4.4. Respiratory Irritation Symptoms and MDF Dust Exposure

According to this study, the area where the mean concentration of MDF dust was lowest in the office area, at 1.71 mg/m3, whereas the combination department had the highest concentration of 11.24 mg/m3. The mean level in all departments was 7.67 mg/m3 (SD 6.49), which was higher than the standard set by ACGIH [22], which states that wood dust is a human carcinogen and suggests that exposure should not exceed 1 mg/m3 for hardwood and 5 mg/m3 for softwood.

The factors that contributed to respiratory irritation occurred when the concentration of inhalable MDF dust at >5 mg/m3 was (aOR (95% CI) 2.1681; 1.380, 3.408). Employees with atopic history had an increased risk of respiratory allergic symptoms (aOR (95% CI) 4.340; 2.237,8.420). This current study was similar to the study of Mortz et al. [38], who indicated that persistent atopic history was particularly prevalent in those with early-onset allergic rhinitis in childhood. The properties of MDF dust are different from those of natural wood.
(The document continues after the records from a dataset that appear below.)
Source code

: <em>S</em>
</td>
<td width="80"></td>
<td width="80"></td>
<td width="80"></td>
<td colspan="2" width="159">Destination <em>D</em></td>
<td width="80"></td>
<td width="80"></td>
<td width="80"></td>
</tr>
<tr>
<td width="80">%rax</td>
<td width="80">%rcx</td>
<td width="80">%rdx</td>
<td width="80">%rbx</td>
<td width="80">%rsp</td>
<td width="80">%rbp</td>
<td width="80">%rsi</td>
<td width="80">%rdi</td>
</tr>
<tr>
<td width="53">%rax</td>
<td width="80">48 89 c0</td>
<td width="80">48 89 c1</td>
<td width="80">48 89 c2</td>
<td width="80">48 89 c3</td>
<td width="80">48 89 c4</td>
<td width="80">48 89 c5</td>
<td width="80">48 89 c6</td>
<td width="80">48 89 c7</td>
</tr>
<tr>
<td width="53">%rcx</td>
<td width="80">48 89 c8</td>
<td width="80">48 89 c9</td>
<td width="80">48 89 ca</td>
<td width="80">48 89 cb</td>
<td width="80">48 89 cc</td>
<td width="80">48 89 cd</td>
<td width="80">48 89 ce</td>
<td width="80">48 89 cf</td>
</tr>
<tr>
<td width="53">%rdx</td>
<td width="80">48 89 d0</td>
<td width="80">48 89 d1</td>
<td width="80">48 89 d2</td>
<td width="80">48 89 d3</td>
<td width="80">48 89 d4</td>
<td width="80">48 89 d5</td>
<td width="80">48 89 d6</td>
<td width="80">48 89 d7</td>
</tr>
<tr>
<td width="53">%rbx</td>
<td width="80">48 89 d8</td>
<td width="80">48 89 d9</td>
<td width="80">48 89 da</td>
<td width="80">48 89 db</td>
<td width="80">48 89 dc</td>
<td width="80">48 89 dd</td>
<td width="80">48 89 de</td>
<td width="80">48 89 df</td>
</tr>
There are four types of wood dust in the aspects of dust production: MDF, urea–formaldehyde resin, natural softwood (pine), and natural hardwood (oak). The sanding process for MDF produces more dust than natural woods (hard or soft), but sawing produces the same amount [1]. The study also found that MDF dust led to more effects on the upper airway than dust from natural wood [8]. When excluding allergic employees from the analysis, the result indicated that a significant association between MDF dust concentration and irritation symptoms was found. This evidence supported that MDF dust could cause irritation symptoms.
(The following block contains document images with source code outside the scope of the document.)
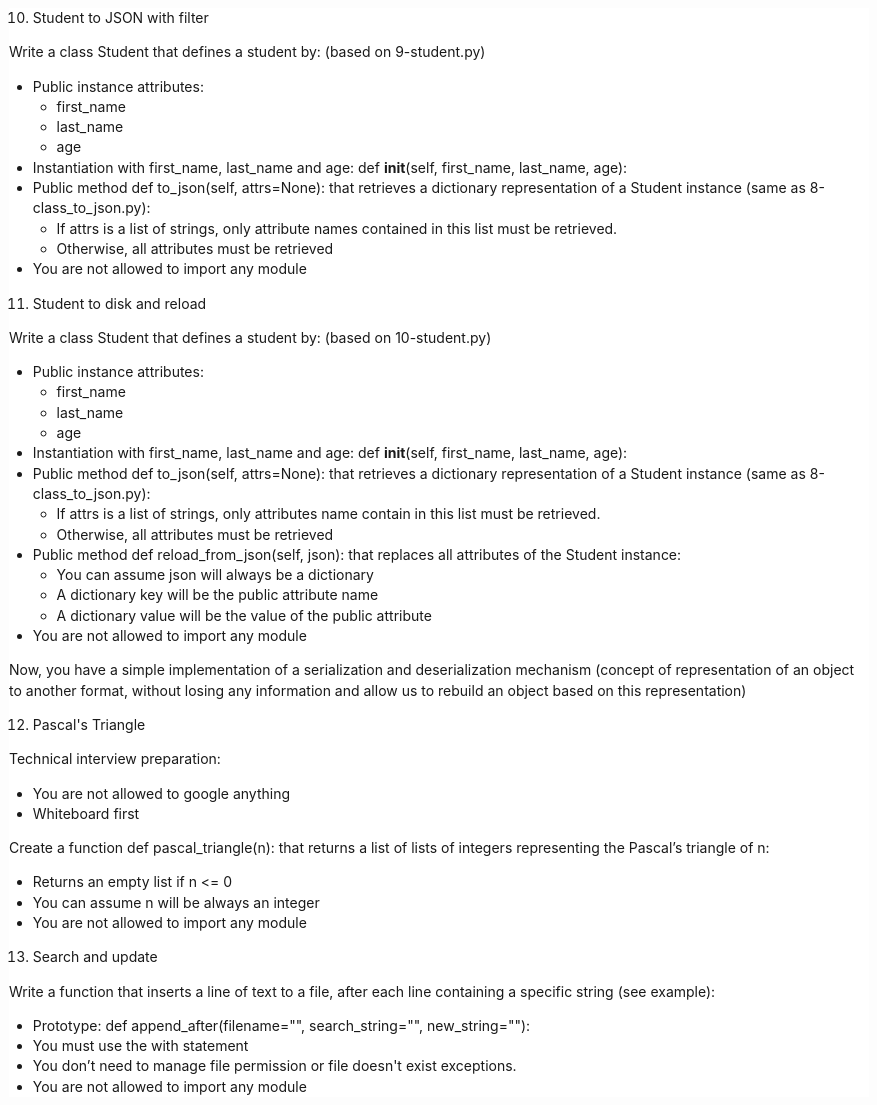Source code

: 10. Student to JSON with filter

Write a class Student that defines a student by: (based on 9-student.py)
- Public instance attributes:
	- first_name
	- last_name
	- age
- Instantiation with first_name, last_name and age: def __init__(self, first_name, last_name, age):
- Public method def to_json(self, attrs=None): that retrieves a dictionary representation of a Student instance (same as 8-class_to_json.py):
	- If attrs is a list of strings, only attribute names contained in this list must be retrieved.
	- Otherwise, all attributes must be retrieved
- You are not allowed to import any module

11. Student to disk and reload

Write a class Student that defines a student by: (based on 10-student.py)
- Public instance attributes:
	- first_name
	- last_name
	- age
- Instantiation with first_name, last_name and age: def __init__(self, first_name, last_name, age):
- Public method def to_json(self, attrs=None): that retrieves a dictionary representation of a Student instance (same as 8-class_to_json.py):
	- If attrs is a list of strings, only attributes name contain in this list must be retrieved.
	- Otherwise, all attributes must be retrieved
- Public method def reload_from_json(self, json): that replaces all attributes of the Student instance:
	- You can assume json will always be a dictionary
	- A dictionary key will be the public attribute name
	- A dictionary value will be the value of the public attribute
- You are not allowed to import any module

Now, you have a simple implementation of a serialization and deserialization mechanism (concept of representation of an object to another format, without losing any information and allow us to rebuild an object based on this representation)

12. Pascal's Triangle

Technical interview preparation:
- You are not allowed to google anything
- Whiteboard first

Create a function def pascal_triangle(n): that returns a list of lists of integers representing the Pascal’s triangle of n:
- Returns an empty list if n <= 0
- You can assume n will be always an integer
- You are not allowed to import any module

13. Search and update

Write a function that inserts a line of text to a file, after each line containing a specific string (see example):
- Prototype: def append_after(filename="", search_string="", new_string=""):
- You must use the with statement
- You don’t need to manage file permission or file doesn't exist exceptions.
- You are not allowed to import any module
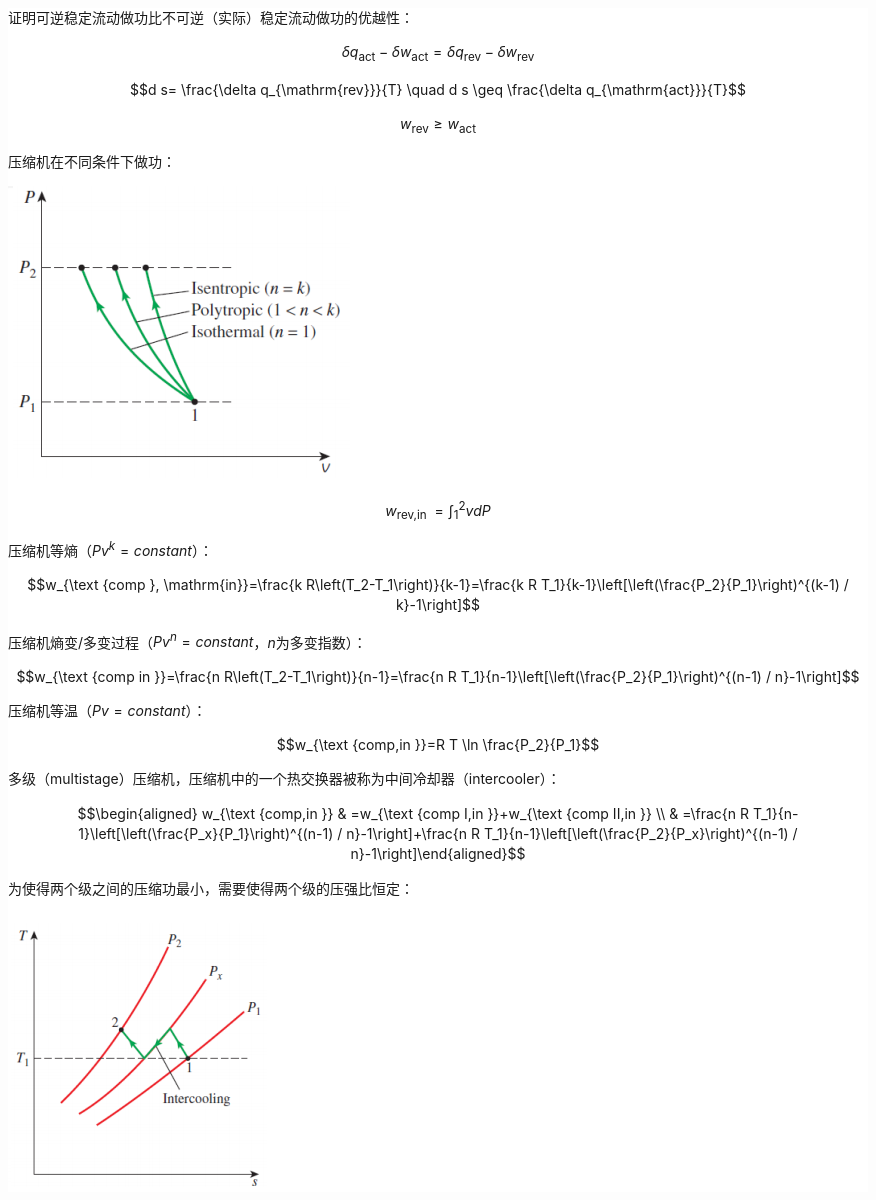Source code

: 证明可逆稳定流动做功比不可逆（实际）稳定流动做功的优越性：

$$\delta q_{\mathrm{act}}-\delta w_{\mathrm{act}}=\delta q_{\mathrm{rev}}-\delta w_{\mathrm{rev}}$$

$$d s= \frac{\delta q_{\mathrm{rev}}}{T}  \quad d s \geq \frac{\delta q_{\mathrm{act}}}{T}$$

$$w_{\mathrm{rev}} \geq w_{\mathrm{act}}$$

压缩机在不同条件下做功：

![043c084a39fc4dc929910facf3b7305d.png](../_resources/043c084a39fc4dc929910facf3b7305d.png)

$$w_{\text {rev,in }}=\int_1^2 v d P$$

压缩机等熵（$Pv^k=constant$）：

$$w_{\text {comp }, \mathrm{in}}=\frac{k R\left(T_2-T_1\right)}{k-1}=\frac{k R T_1}{k-1}\left[\left(\frac{P_2}{P_1}\right)^{(k-1) / k}-1\right]$$

压缩机熵变/多变过程（$Pv^n=constant$，$n$为多变指数）：

$$w_{\text {comp in }}=\frac{n R\left(T_2-T_1\right)}{n-1}=\frac{n R T_1}{n-1}\left[\left(\frac{P_2}{P_1}\right)^{(n-1) / n}-1\right]$$

压缩机等温（$Pv=constant$）：

$$w_{\text {comp,in }}=R T \ln \frac{P_2}{P_1}$$

多级（multistage）压缩机，压缩机中的一个热交换器被称为中间冷却器（intercooler）：

$$\begin{aligned} w_{\text {comp,in }} & =w_{\text {comp I,in }}+w_{\text {comp II,in }} \\ & =\frac{n R T_1}{n-1}\left[\left(\frac{P_x}{P_1}\right)^{(n-1) / n}-1\right]+\frac{n R T_1}{n-1}\left[\left(\frac{P_2}{P_x}\right)^{(n-1) / n}-1\right]\end{aligned}$$

为使得两个级之间的压缩功最小，需要使得两个级的压强比恒定：

![91c07dc23aa6eba5de1b864820dd24ab.png](../_resources/91c07dc23aa6eba5de1b864820dd24ab.png)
4.5. Respiratory Allergic Symptoms and MDF Dust Exposure

In addition, MDF dust concentration of >5 mg/m3 was also related to allergic respiratory symptoms (aOR (95% CI) 2.140; 1.361, 3.364). Our findings correspond to those of study on work-related allergic conditions due to MDF, which indicated that workers had developed symptoms of occupational rhinitis. This study suggested that the symptoms resulted from exposure to formaldehyde combined with exposure to wood dust, leading to nasal dysfunction and irritation to the nasal mucosa. It is possible that fine particles of dust released from the board had absorbed formaldehyde, leading to allergic symptoms in the group who had been exposed to the dust [44, 45].

Specially when excluding allergic employees from the analysis, a significant association between MDF dust concentration and allergic respiratory symptoms was found. MDF dust exposure might be the cause of allergic symptoms.
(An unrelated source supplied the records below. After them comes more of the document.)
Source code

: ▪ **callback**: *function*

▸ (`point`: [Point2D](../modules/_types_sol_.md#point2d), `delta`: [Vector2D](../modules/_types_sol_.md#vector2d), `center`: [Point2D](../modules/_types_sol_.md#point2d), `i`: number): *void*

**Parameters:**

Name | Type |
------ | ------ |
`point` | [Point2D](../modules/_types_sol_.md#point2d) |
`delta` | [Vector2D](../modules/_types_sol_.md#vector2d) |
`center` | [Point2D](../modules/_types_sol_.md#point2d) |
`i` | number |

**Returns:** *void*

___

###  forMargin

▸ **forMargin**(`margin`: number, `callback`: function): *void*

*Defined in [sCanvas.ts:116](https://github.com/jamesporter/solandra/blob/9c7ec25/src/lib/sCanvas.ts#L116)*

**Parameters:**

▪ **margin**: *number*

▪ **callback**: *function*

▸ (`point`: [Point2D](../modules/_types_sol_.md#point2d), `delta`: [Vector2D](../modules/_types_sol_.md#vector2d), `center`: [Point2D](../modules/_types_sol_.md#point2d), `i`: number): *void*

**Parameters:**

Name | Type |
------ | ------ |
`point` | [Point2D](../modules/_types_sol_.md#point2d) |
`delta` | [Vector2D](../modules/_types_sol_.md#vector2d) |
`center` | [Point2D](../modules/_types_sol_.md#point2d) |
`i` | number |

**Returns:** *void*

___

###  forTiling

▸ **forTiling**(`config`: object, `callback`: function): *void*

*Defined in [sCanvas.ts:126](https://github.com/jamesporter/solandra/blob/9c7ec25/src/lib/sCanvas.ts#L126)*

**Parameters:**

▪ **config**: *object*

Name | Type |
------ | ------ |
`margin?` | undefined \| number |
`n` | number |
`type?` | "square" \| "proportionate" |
4.6. Limitations of the Study

The limitations of this current study are that the symptom complaints were discovered from the questionnaire answered by the subjects, not from a medical check by a physician. Also, the lung function tests for exposure to formaldehyde and MDF dust were not assessed in the at-risk group. Respiratory symptoms were subjective and very limited. Further studies should provide information that can proof the effects of the respiratory system caused by MDF dust and formaldehyde such as a biomarker. Additionally, off the job exposure was not included in the analysis.

5. Conclusions

This study found the evidence that formaldehyde concentration was 3.5 times above the standard concentration set by the Occupational Safety and Health Administration (OSHA). Regarding exposure to MDF dust, MDF dust concentration >5 mg/m3 was related to irritation and allergic symptoms. Therefore, it is advisable that controls of exposure to MDF dust should be imposed in accordance with the law; however, Thailand still has no regulations or standards for concentrations of inhalable dust in the workplace, and such standards should therefore be formulated. In addition, it is necessary to pay attention to the control of respiratory exposure in the production processes of this factory.

Competing Interests

All authors declare no competing interests.

Acknowledgments

This work was financially supported by the research Grant of Burapha University through National Research Council of Thailand (Grant no. 140/2558).